By AFP - May 23,2024 - Last updated at May 23,2024

US Secretary of State Antony Blinken appears during a House Foreign Affairs Committee hearing on Capitol Hill on Wednesday in Washington, DC (Petra photo)

WASHINGTON — US Secretary of State Antony Blinken on Wednesday voiced doubt for the near-term prospects of a global pandemic agreement under negotiation that has drawn a backlash in several Western countries.

In the wake of the Covid-19 pandemic, World Health Organisation (WHO) member countries have spent more than two years thrashing out an accord in hopes of preventing a repeat of a worldwide health disaster.

Talks are set to go on until Friday, with next week’s World Health Assembly in Geneva to decide what to do next.

“Where it currently stands is that it seems very unlikely that negotiations could conclude successfully in the next few days,” Blinken told a congressional hearing in response to a question critical of the potential deal.

“There’s no consensus,” he said.

Blinken said that the United States was still working with “many countries around the world in making sure that we’re better prepared for next time, they’re better prepared — that they have their own capacity to detect, to deal with, and, as necessary, to produce things like vaccines.”

“All of that is part of the conversation, but I don’t think, based on the latest I’ve seen, that this is going to come to a conclusion in the near term,” Blinken said.

Addressing one key concern, Blinken said that the United States would insist that the text reflect “our clear interests” including on intellectual property rights, with lawmakers charging that the deal could cede access to US know-how to adversary China.

Opposition to a treaty has grown in the United States, Britain and other countries, including among vaccine sceptics and conservatives who allege it would infringe on state sovereignty.

In a recent letter, three US Republican senators — John Barrasso, Cynthia Lummis and Ron Johnson — alleged that the WHO was grabbing power over nation states.

“The WHO’s failure during the Covid-19 pandemic was as total as it was predictable and did lasting harm to our country,” they wrote, insisting that the United States first insist on reforms of the UN body.
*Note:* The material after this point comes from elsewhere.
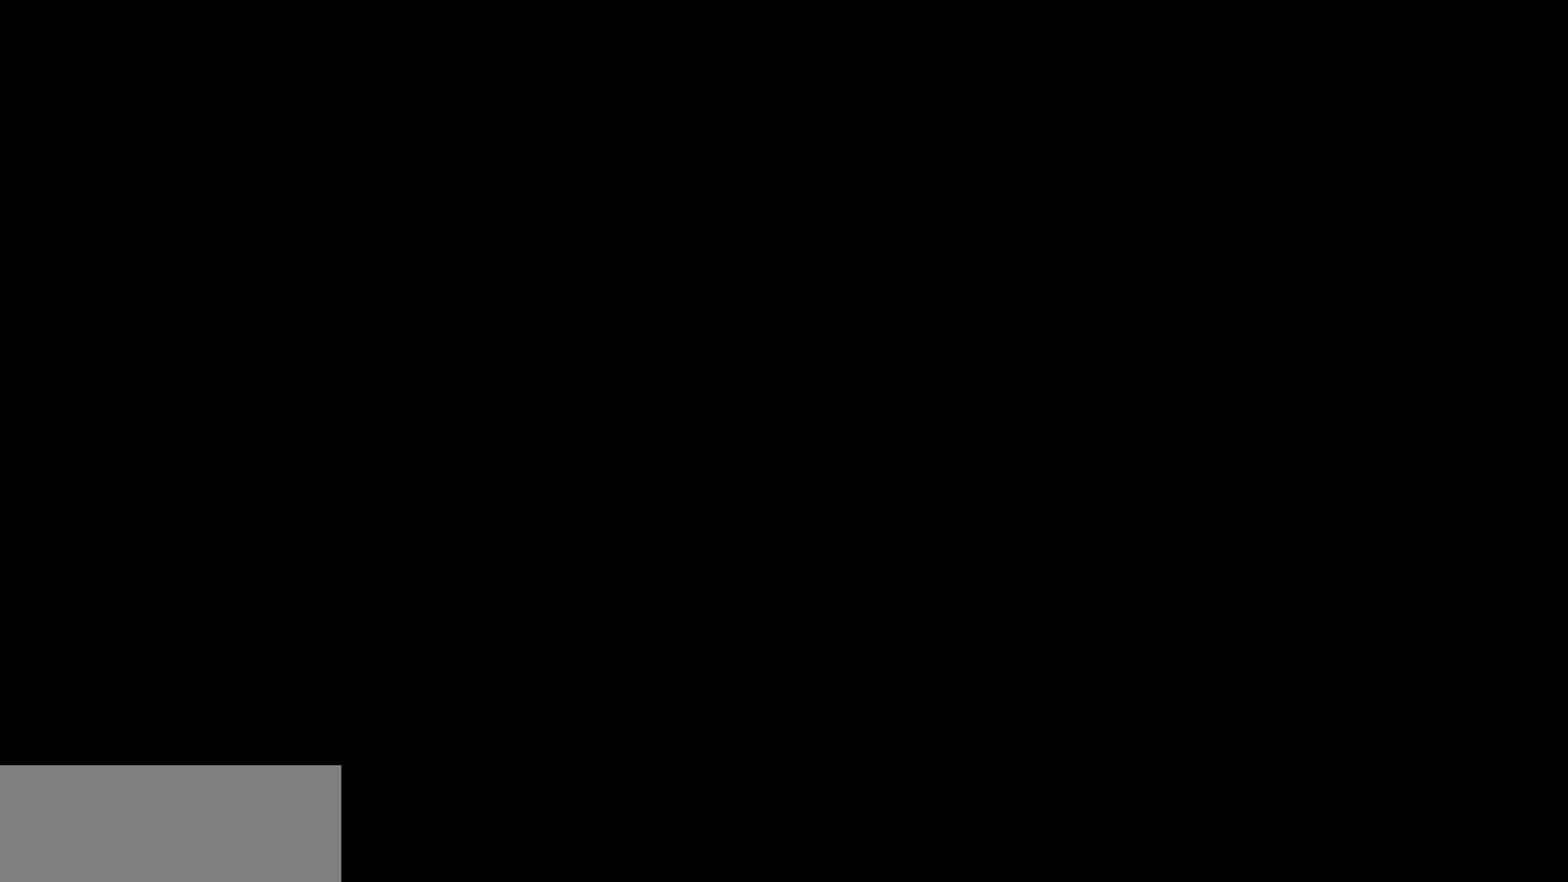
Gameplay with keyboard; each line is a JSON object with the keys held at the frame after it. "events" lists presses ("down") and releases ("up") of "a", "d", "door", "down", "left", "right", "run", "s", "up" and "w" between this image and that frame as [ms after this image, input, new state], when the widget could be followed in between. No other keys are recorded. Mouse input is not recorded. Key names are as the overlay labels them; some are game actions (e.g. jump) rather than physical keys.
{"keys": ["door", "down"], "events": [[383, "down", "down"], [433, "door", "down"]]}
Under the US Constitution, treaties require approval by two-thirds of the Senate, a level of support that is virtually insurmountable on any controversial issue.

Blinken stopped short of clearly promising that President Joe Biden’s administration would submit any pandemic agreement, if it is concluded, as a treaty to the Senate.

“If there is a constitutional requirement, we will fulfill it,” Blinken said.